Второй день облака над морем раскидывались огромным веером, а там, на горизонте, откуда они тянулись к зениту, сверкал необыкновенный белый свет.
Настя долго смотрела с веранды дома отдыха на этот свет. Смотрела, сощурившись и придерживая худенькими пальцами волосы, – их все время путал ветер.
Настя не знала, что это был за свет, – отблеск ли моря, освещенного солнцем, или, может быть, так светилось самое небо. Она не решалась спросить об этом у отдыхающих. Она давно уже заметила, что они считают ее дурочкой.
Чем пристальнее Настя всматривалась в белый свет на горизонте, тем он казался загадочнее. Тянуло туда, в далекую даль, где над морем лежала, покачиваясь, синеватая мгла. День казался таким высоким, будто небо распахнулось до самой глубины и льется потоками света все туда же, в ту даль, откуда расходятся над морем облака.
А может быть, на горизонте был виден ослепительный берег еще неизвестной страны? Могут же быть на земле такие страны? Или нет? Те страны, где, как пишут в книгах, еще не ступала нога человека. Как хорошо сойти утром с корабля на берег такой страны, на песок, перемытый прибоем, оглянуться и посмотреть на свои следы. В каждом из них еще прячется прохладная тень – остаток ночи.
А потом подняться выше и увидеть… Что увидеть? Леса на кручах каменных гор, откуда каскадами падает вода, пенится и перекатывает голыши. Увидеть большое солнце, закинуть голову и закричать – протяжно, во весь молодой голос. Закричать и прислушаться, как ответит эхо на первый человеческий крик.
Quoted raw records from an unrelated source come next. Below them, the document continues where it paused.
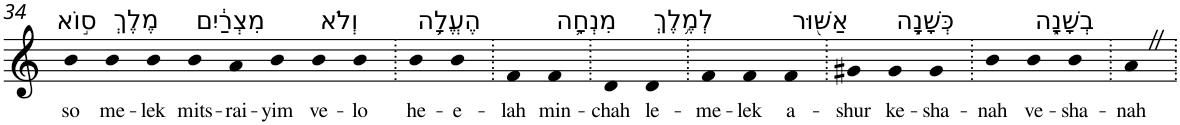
**kern	**text
*part1	*part1
*staff1	*staff1
*I"Piano	*
*I'Pno	*
!!LO:PB:g=z
*clefG2	*
*k[]	*
=34	=34
!LO:TX:a:t=ס֣וֹא	!
!	!LO:LY:b
4b	so
!LO:TX:a:t=מֶלֶךְ	!
!	!LO:LY:b
4b	me-
!	!LO:LY:b
4b	-lek
!LO:TX:a:t=מִצְרַ֔יִם	!
!	!LO:LY:b
4b	mits-
!	!LO:LY:b
4a	-rai-
!	!LO:LY:b
4b	-yim
!LO:TX:a:t=וְלֹא	!
!	!LO:LY:b
4b	ve-
!	!LO:LY:b
4b	-lo
=35.	=35.
!LO:TX:a:t=הֶעֱלָ֥ה	!
!	!LO:LY:b
4b	he-
!	!LO:LY:b
4b	-e-
=36.	=36.
!	!LO:LY:b
4f	-lah
!LO:TX:a:t=מִנְחָ֛ה	!
!	!LO:LY:b
4f	min-
=37.	=37.
!	!LO:LY:b
4d	-chah
!LO:TX:a:t=לְמֶ֥לֶךְ	!
!	!LO:LY:b
4d	le-
=38.	=38.
!	!LO:LY:b
4f	-me-
!	!LO:LY:b
4f	-lek
!LO:TX:a:t=אַשּׁ֖וּר	!
!	!LO:LY:b
4f	a-
=39.	=39.
!	!LO:LY:b
4g#X	-shur
!LO:TX:a:t=כְּשָׁנָ֣ה	!
!	!LO:LY:b
4g#	ke-
!	!LO:LY:b
4g#	-sha-
=40.	=40.
!	!LO:LY:b
4b	-nah
!LO:TX:a:t=בְשָׁנָ֑ה	!
!	!LO:LY:b
4b	ve-
!	!LO:LY:b
4b	-sha-
=41.	=41.
!	!LO:LY:b
4aZ	-nah
=.	=.
*-	*-
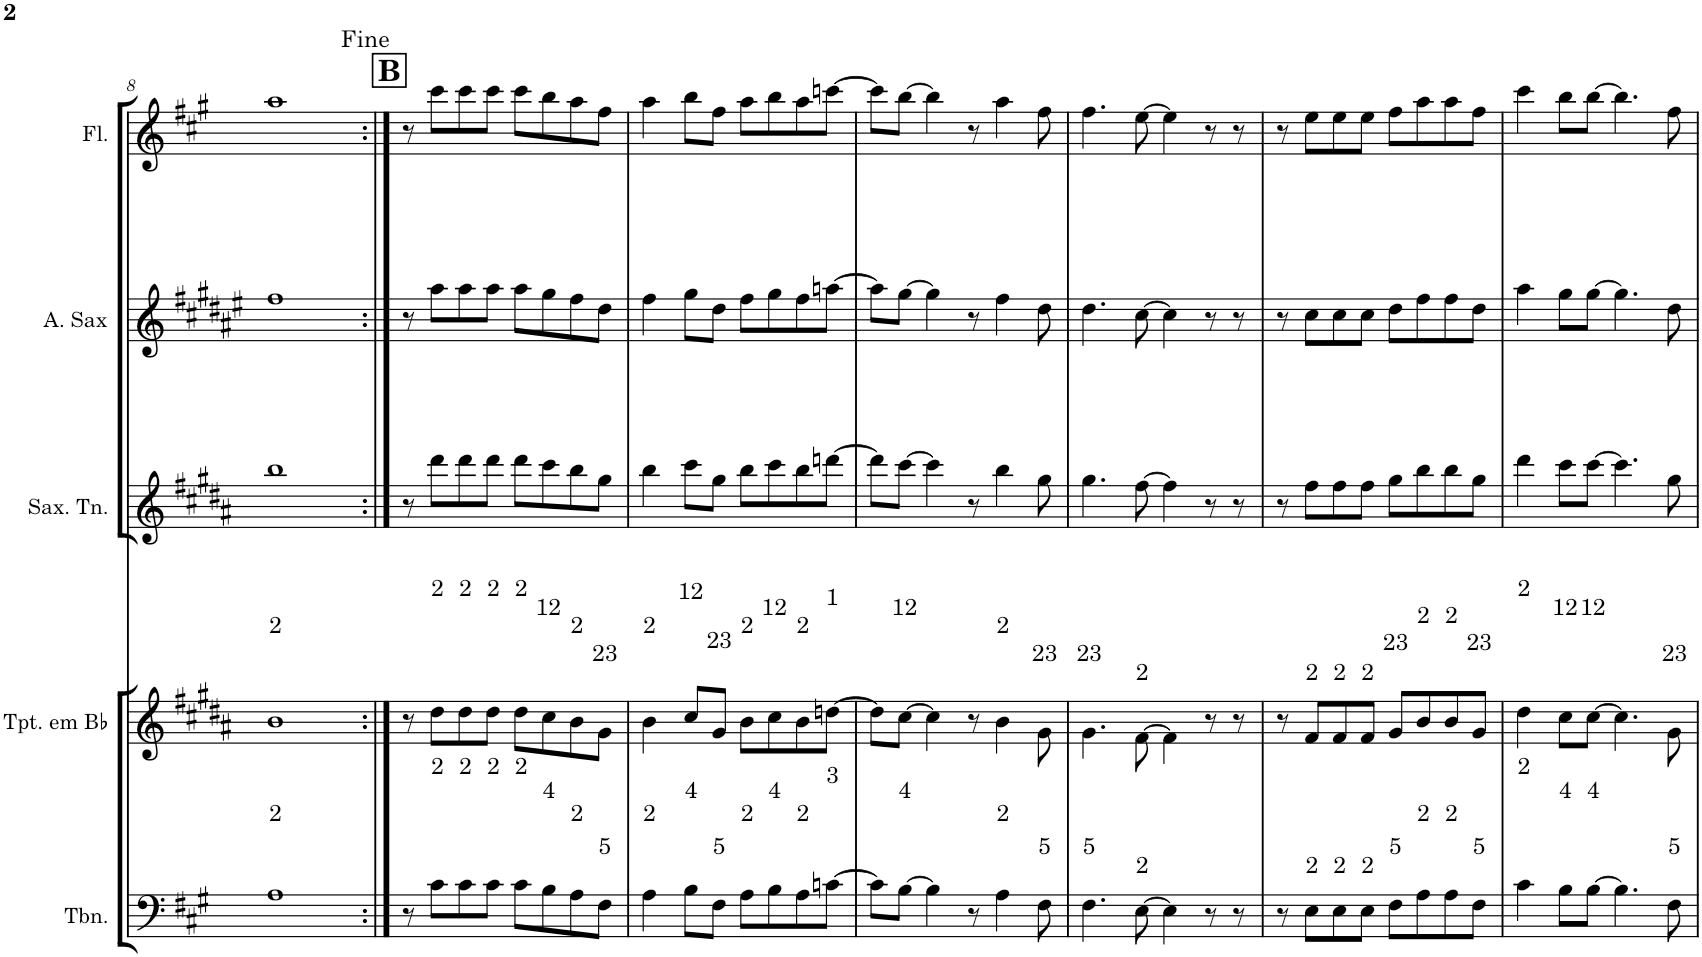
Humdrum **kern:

**kern	**kern	**kern	**kern	**kern
*part5	*part4	*part3	*part2	*part1
*staff5	*staff4	*staff3	*staff2	*staff1
*I"Trombone	*I"Trompete em Bb	*I"Saxofone Tenor	*I"Saxofone Alto	*I"Flauta Transversal
*I'Tbn.	*I'Tpt. em Bb	*I'Sax. Tn.	*	*I'Fl.
!!LO:PB:g=z
*clefF4	*clefG2	*clefG2	*clefG2	*clefG2
*	*Trd1c2	*Trd8c14	*Trd5c9	*
*k[f#c#g#]	*k[f#c#g#d#a#]	*k[f#c#g#d#a#]	*k[f#c#g#d#a#e#]	*k[f#c#g#]
*M4/4	*M4/4	*M4/4	*M4/4	*M4/4
=8	=8	=8	=8	=8
1A	1b	1bb	1ff#	1aa
!!LO:REH:place=s1:a:B:cj:fs=14:t=B
=9:|!	=9:|!	=9:|!	=9:|!	=9:|!
8r	8r	8r	8r	8r
8c#\L	8dd#\L	8ddd#\L	8aa#\L	8ccc#\L
8c#\	8dd#\	8ddd#\	8aa#\	8ccc#\
8c#\J	8dd#\J	8ddd#\J	8aa#\J	8ccc#\J
8c#\L	8dd#\L	8ddd#\L	8aa#\L	8ccc#\L
8B\	8cc#\	8ccc#\	8gg#\	8bb\
8A\	8b\	8bb\	8ff#\	8aa\
8F#\J	8g#\J	8gg#\J	8dd#\J	8ff#\J
=10	=10	=10	=10	=10
4A\	4b\	4bb\	4ff#\	4aa\
8B\L	8cc#/L	8ccc#\L	8gg#\L	8bb\L
8F#\J	8g#/J	8gg#\J	8dd#\J	8ff#\J
8A\L	8b\L	8bb\L	8ff#\L	8aa\L
8B\	8cc#\	8ccc#\	8gg#\	8bb\
8A\	8b\	8bb\	8ff#\	8aa\
[8cn\J	[8ddn\J	[8dddn\J	[8aan\J	[8cccn\J
=11	=11	=11	=11	=11
8c\L]	8dd\L]	8ddd\L]	8aa\L]	8ccc\L]
[8B\J	[8cc#\J	[8ccc#\J	[8gg#\J	[8bb\J
4B\]	4cc#\]	4ccc#\]	4gg#\]	4bb\]
8r	8r	8r	8r	8r
4A\	4b\	4bb\	4ff#\	4aa\
8F#\	8g#\	8gg#\	8dd#\	8ff#\
=12	=12	=12	=12	=12
4.F#\	4.g#\	4.gg#\	4.dd#\	4.ff#\
[8E\	[8f#\	[8ff#\	[8cc#\	[8ee\
4E\]	4f#\]	4ff#\]	4cc#\]	4ee\]
8r	8r	8r	8r	8r
8r	8r	8r	8r	8r
=13	=13	=13	=13	=13
8r	8r	8r	8r	8r
8E\L	8f#/L	8ff#\L	8cc#\L	8ee\L
8E\	8f#/	8ff#\	8cc#\	8ee\
8E\J	8f#/J	8ff#\J	8cc#\J	8ee\J
8F#\L	8g#/L	8gg#\L	8dd#\L	8ff#\L
8A\	8b/	8bb\	8ff#\	8aa\
8A\	8b/	8bb\	8ff#\	8aa\
8F#\J	8g#/J	8gg#\J	8dd#\J	8ff#\J
=14	=14	=14	=14	=14
4c#\	4dd#\	4ddd#\	4aa#\	4ccc#\
8B\L	8cc#\L	8ccc#\L	8gg#\L	8bb\L
[8B\J	[8cc#\J	[8ccc#\J	[8gg#\J	[8bb\J
4.B\]	4.cc#\]	4.ccc#\]	4.gg#\]	4.bb\]
8F#\	8g#\	8gg#\	8dd#\	8ff#\
=	=	=	=	=
*-	*-	*-	*-	*-
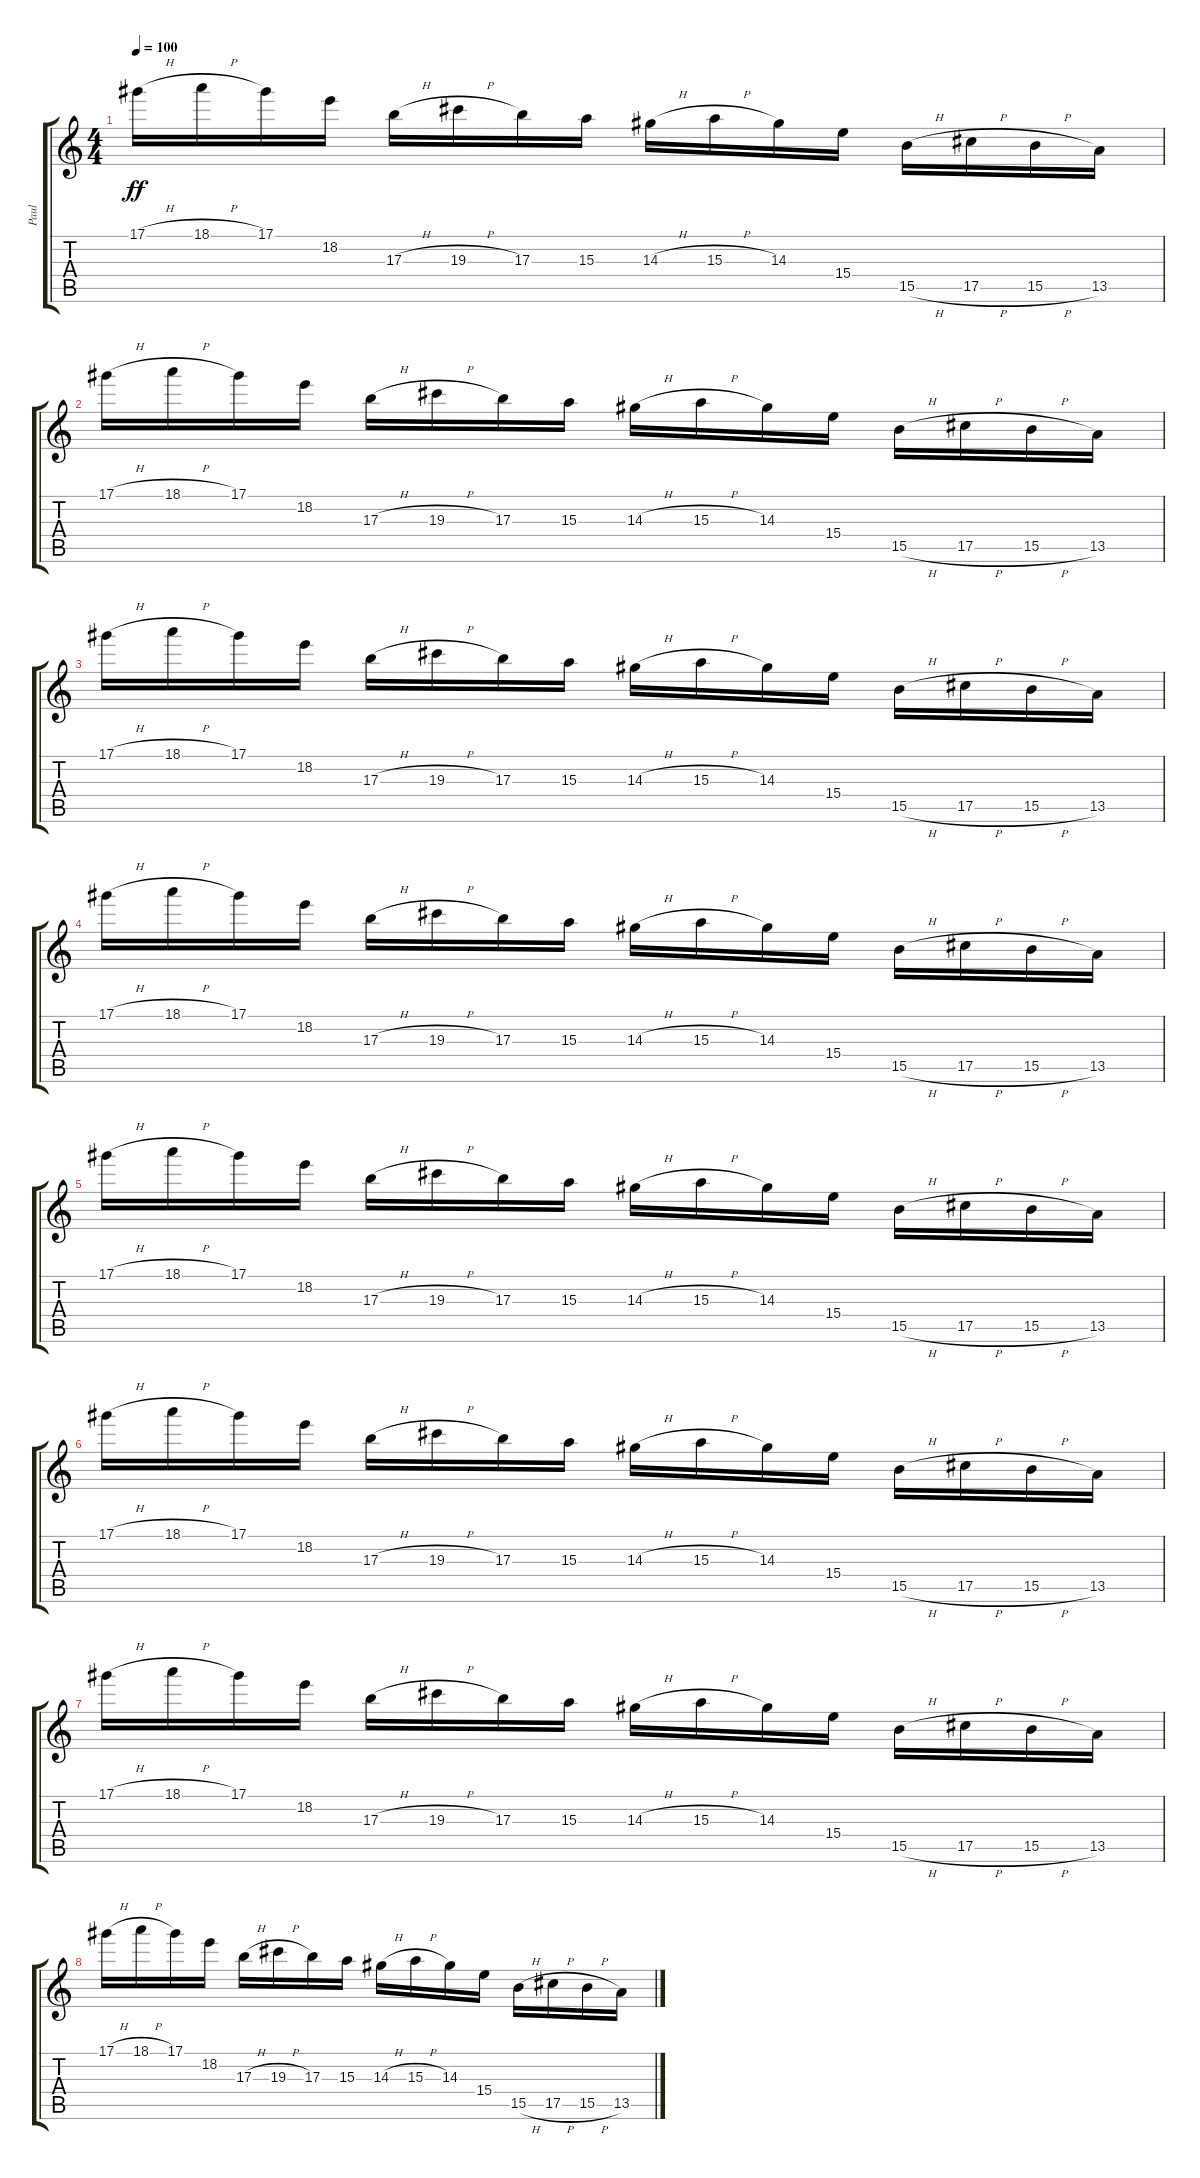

Настя задумалась и не заметила, как на веранду вышел поэт Соколовский. Отдыхающие гордились перед другими домами тем, что у них живет Соколовский. Но Настя его долго боялась. Если бы она встретила его на улице, то никогда бы не догадалась, что это поэт. Ей казалось, что даже во внешности у каждого поэта есть что-то, отличающее его от других людей, – негритянские губы Пушкина, сумрачные глаза Лермонтова, громовой голос Маяковского.
Ничего такого у Соколовского не было. Это был коренастый человек неопределенного возраста с длинным лицом и большими руками. Каждый вечер он ходил в ресторанчик, окруженный почитателями, и все время острил. Настю он называл «дитя природы», но поглядывал на нее благосклонно.
Он дал ей прочесть книжку своих стихов. На голубой обложке были нарисованы растрепанные снопы. А потом шли стихи о войне, подружках, о городе, где поэт «слышит грохот столетья и несет в своем сердце войну».
Стихи Насте не понравились, но Соколовскому она ничего не сказала. Она поблагодарила его, возвращая книгу, а он взял Настины руки в свои и, глядя ей в лицо желтыми глазами, спросил:
– Афродита, дитя, почему вы прячетесь от всех? Настя отняла руку, покраснела и ничего не ответила.
– Не сердитесь, – сказал примирительно Соколовский. – Общество здесь, конечно, муровое. Но вы мне нравитесь. Да и какое нам с вами дело до этого общества!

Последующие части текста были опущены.